Bounding box prediction data:
------
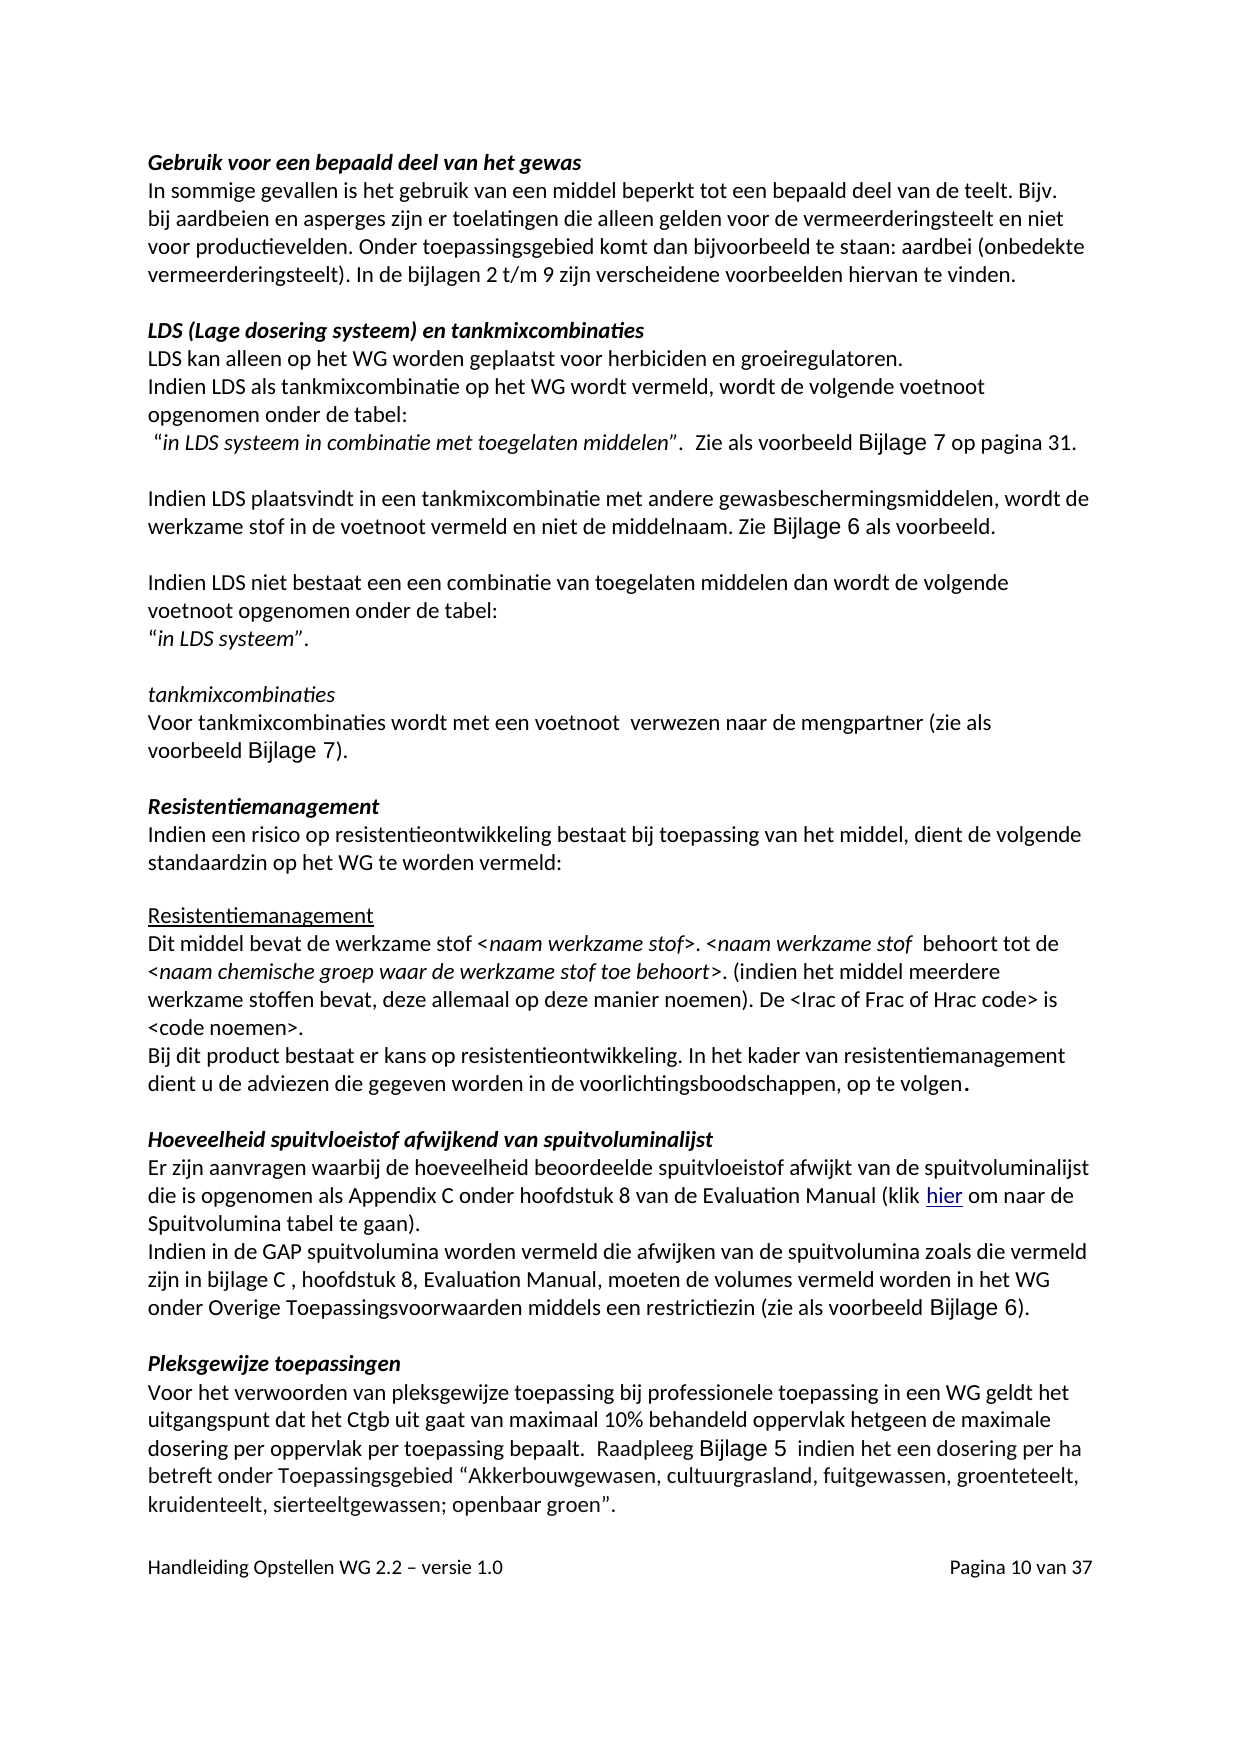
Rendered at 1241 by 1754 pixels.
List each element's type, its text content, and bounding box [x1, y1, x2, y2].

text Indien LDS plaatsvindt in een tankmixcombinatie met andere gewasbeschermingsmiddelen, wordt de werkzame stof in de voetnoot vermeld en niet de middelnaam. Zie Bijlage 6 als voorbeeld. [148, 484, 1092, 540]
text Voor het verwoorden van pleksgewijze toepassing bij professionele toepassing in een WG geldt het uitgangspunt dat het Ctgb uit gaat van maximaal 10% behandeld oppervlak hetgeen de maximale dosering per oppervlak per toepassing bepaalt. Raadpleeg Bijlage 5 indien het een dosering per ha betreft onder Toepassingsgebied “Akkerbouwgewasen, cultuurgrasland, fuitgewassen, groenteteelt, kruidenteelt, sierteeltgewassen; openbaar groen”. [148, 1378, 1092, 1518]
subtitle Hoeveelheid spuitvloeistof afwijkend van spuitvoluminalijst [148, 1125, 1092, 1153]
text Resistentiemanagement [148, 901, 1092, 929]
subtitle LDS (Lage dosering systeem) en tankmixcombinaties [148, 316, 1092, 344]
subtitle Pleksgewijze toepassingen [148, 1349, 1092, 1378]
text LDS kan alleen op het WG worden geplaatst voor herbiciden en groeiregulatoren. [148, 344, 1092, 372]
subtitle Resistentiemanagement [148, 792, 1092, 820]
text “in LDS systeem in combinatie met toegelaten middelen”. Zie als voorbeeld Bijlage 7 op pagina 30. [148, 428, 1092, 456]
text Indien een risico op resistentieontwikkeling bestaat bij toepassing van het middel, dient de volgende standaardzin op het WG te worden vermeld: [148, 820, 1092, 876]
text Dit middel bevat de werkzame stof <naam werkzame stof>. <naam werkzame stof behoort tot de <naam chemische groep waar de werkzame stof toe behoort>. (indien het middel meerdere werkzame stoffen bevat, deze allemaal op deze manier noemen). De <Irac of Frac of Hrac code> is <code noemen>. [148, 929, 1092, 1041]
text Bij dit product bestaat er kans op resistentieontwikkeling. In het kader van resistentiemanagement dient u de adviezen die gegeven worden in de voorlichtingsboodschappen, op te volgen. [148, 1041, 1092, 1097]
text Indien LDS als tankmixcombinatie op het WG wordt vermeld, wordt de volgende voetnoot opgenomen onder de tabel: [148, 372, 1092, 428]
text tankmixcombinaties [148, 680, 1092, 708]
subtitle Gebruik voor een bepaald deel van het gewas [148, 148, 1092, 176]
text Voor tankmixcombinaties wordt met een voetnoot verwezen naar de mengpartner (zie als voorbeeld Bijlage 7). [148, 708, 1092, 764]
text Indien LDS niet bestaat een een combinatie van toegelaten middelen dan wordt de volgende voetnoot opgenomen onder de tabel: [148, 568, 1092, 624]
text In sommige gevallen is het gebruik van een middel beperkt tot een bepaald deel van de teelt. Bijv. bij aardbeien en asperges zijn er toelatingen die alleen gelden voor de vermeerderingsteelt en niet voor productievelden. Onder toepassingsgebied komt dan bijvoorbeeld te staan: aardbei (onbedekte vermeerderingsteelt). In de bijlagen 2 t/m 9 zijn verscheidene voorbeelden hiervan te vinden. [148, 176, 1092, 288]
text Indien in de GAP spuitvolumina worden vermeld die afwijken van de spuitvolumina zoals die vermeld zijn in bijlage C , hoofdstuk 8, Evaluation Manual, moeten de volumes vermeld worden in het WG onder Overige Toepassingsvoorwaarden middels een restrictiezin (zie als voorbeeld Bijlage 6). [148, 1237, 1092, 1322]
text Er zijn aanvragen waarbij de hoeveelheid beoordeelde spuitvloeistof afwijkt van de spuitvoluminalijst die is opgenomen als Appendix C onder hoofdstuk 8 van de Evaluation Manual (klik hier om naar de Spuitvolumina tabel te gaan). [148, 1153, 1092, 1237]
text “in LDS systeem”. [148, 624, 1092, 652]
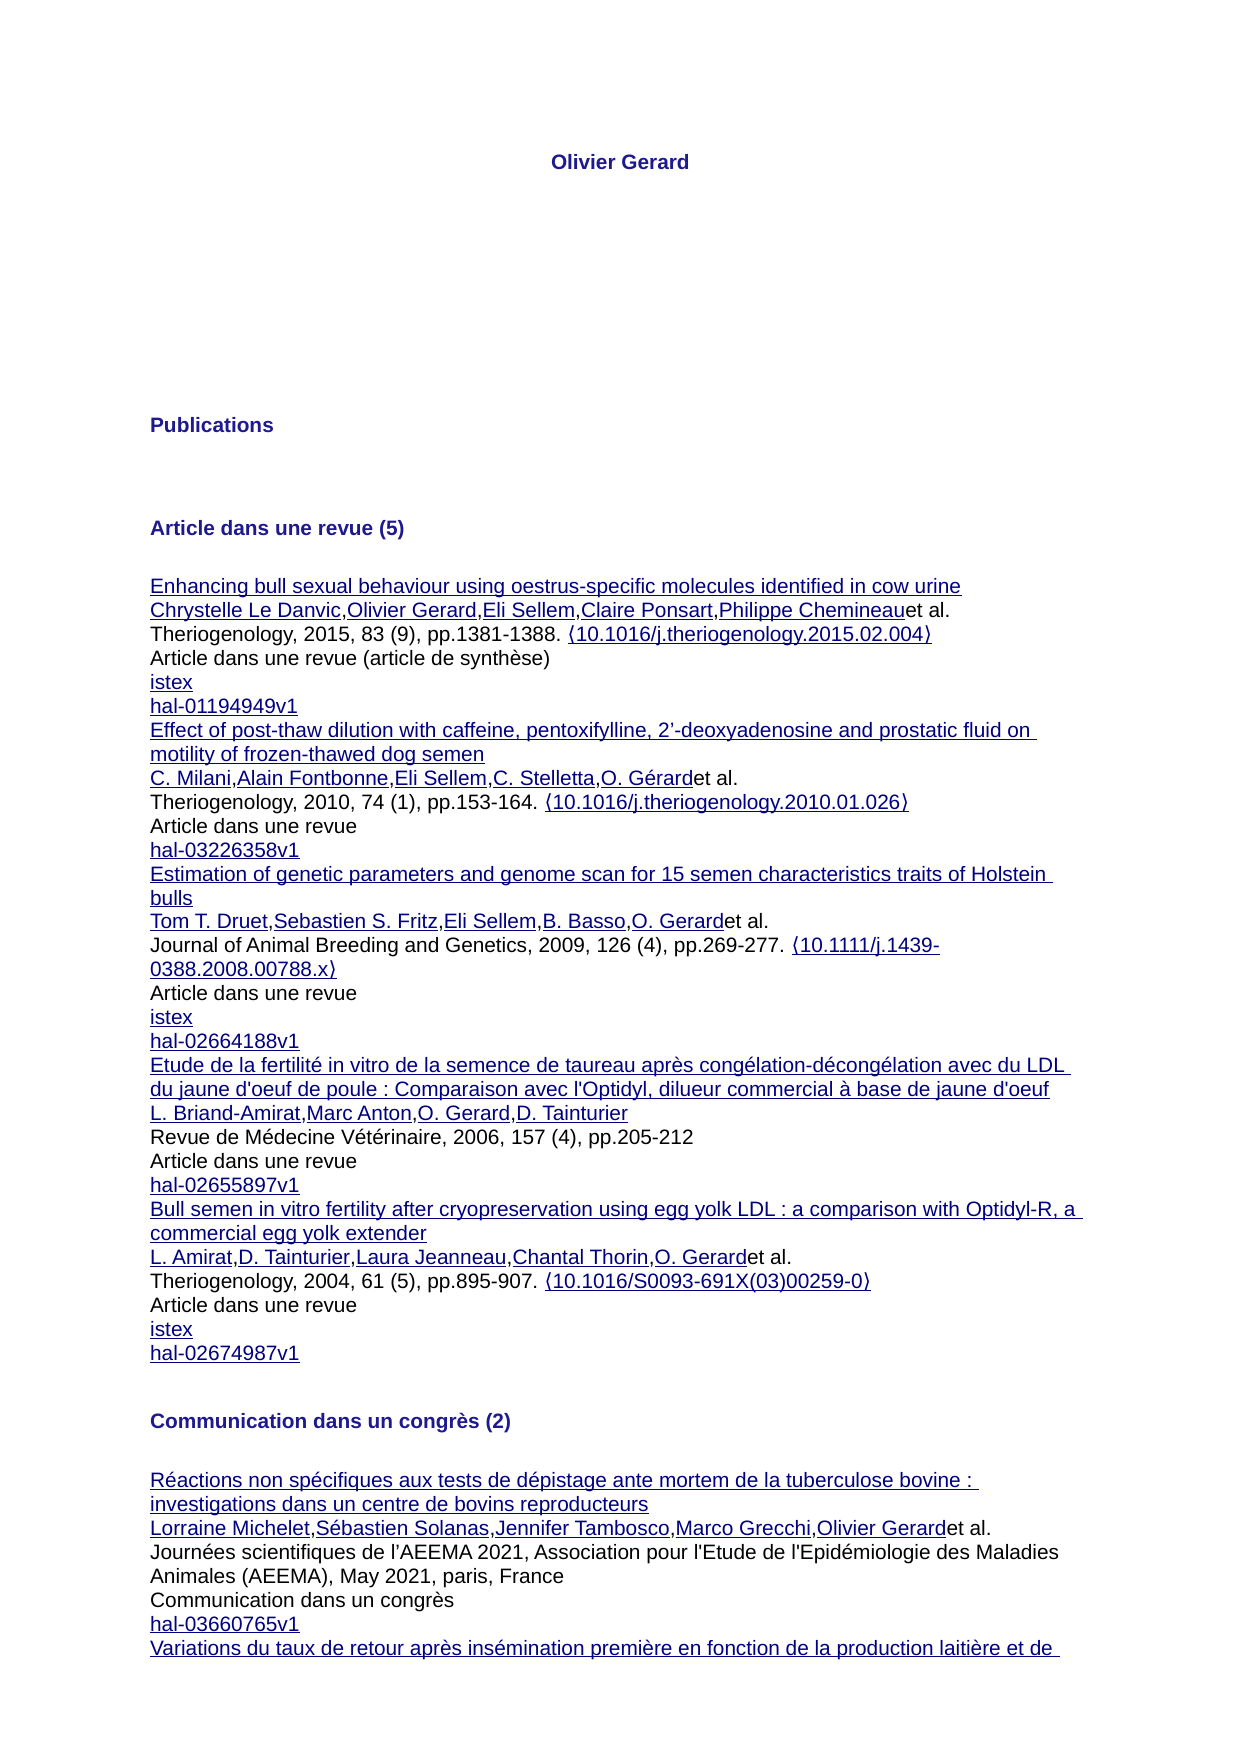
------
• [What needs to be done] Copy all the lines from the data above that hold the word "systeem".

• [Written solution]
subtitle LDS (Lage dosering systeem) en tankmixcombinaties [148, 316, 1092, 344]
text “in LDS systeem in combinatie met toegelaten middelen”. Zie als voorbeeld Bijlage 7 op pagina 30. [148, 428, 1092, 456]
text “in LDS systeem”. [148, 624, 1092, 652]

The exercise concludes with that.